The Lantern Festival in ancient paintings

By JIANG JING / 02-09-2017 / (Chinese Social Sciences Today)

The painting Colored Lanterns in the Lantern Festival in the Ming Dynasty shows the happy atmosphere of the festival.


On the lunar calendar, the first month of the year is called yuan. In mandarin, night can be called xiao. The Lantern Festival is a combination of these two words, thus it is called the Yuanxiao Festival.


The fifteenth day of the first lunar month is the first day of the full moon on the lunar calendar. This night marks the beginning of a new year and the end of the Spring Festival holidays, so people get together to celebrate it. The streets and lanes are decorated with various lanterns and colored streamers, and people eat glutinous rice balls, look at beautiful lanterns and solve lantern riddles.

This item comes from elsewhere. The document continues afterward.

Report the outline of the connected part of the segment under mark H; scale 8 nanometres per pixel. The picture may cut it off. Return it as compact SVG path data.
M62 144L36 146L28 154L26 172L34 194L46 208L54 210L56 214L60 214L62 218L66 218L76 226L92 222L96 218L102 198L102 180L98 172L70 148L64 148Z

The Lantern Festival is a joyous carnival and many ancient Chinese paintings are themed around this traditional festival.

 

Viewing lanterns
During the reign of Emperor Mingdi in the Han Dynasty, the emperor gave orders to light lanterns at the palace and temples on the fifteenth day of the first lunar month in order to honor Buddhist tradition. Since then, this tradition has spread from the court to the public. Both the nobility and ordinary people hung lanterns in their houses and entire streets were brilliantly illuminated. There were many activities revolving around viewing myriad types of lanterns in the Song Dynasty. These activities lasted for five days. Even the tradition of guessing lantern riddles originated at that time and was popularized among ordinary people. People enjoyed the festival atmosphere while viewing the exquisite lanterns with various shapes of dragons, phoenixes, fish, rabbits, and rich themes on historical figures and fairy tales. The Painting of Viewing Lanterns by Li Song, a royal painter in the Southern Song Dynasty, depicted the exquisite shapes of festive lanterns at that time. In the painting, a boy carries a rabbit lantern and the other boy lifts a melon-shaped lantern, and a revolving lantern is put on a desk beside them.

 

Club fire performance
Shehuo refers to a series of festive activities, including walking on stilts, performing the “land boat dance,” yangko dance, lion dance and dragon dance on the street during the Lantern Festival. It is also called the “dancing team,” which is an ancient street performance art. Zhu Yu, a royal painter in the late Southern Song Dynasty, drew The Painting of a Lantern Performance describing the performance of a dancing team in Hangzhou on the Lantern Festival in the Southern Song Dynasty. In the painting, 13 artists dress up in different costumes to dance with drumbeats in exaggerated motions evocative of puppet shows and Chinese operas.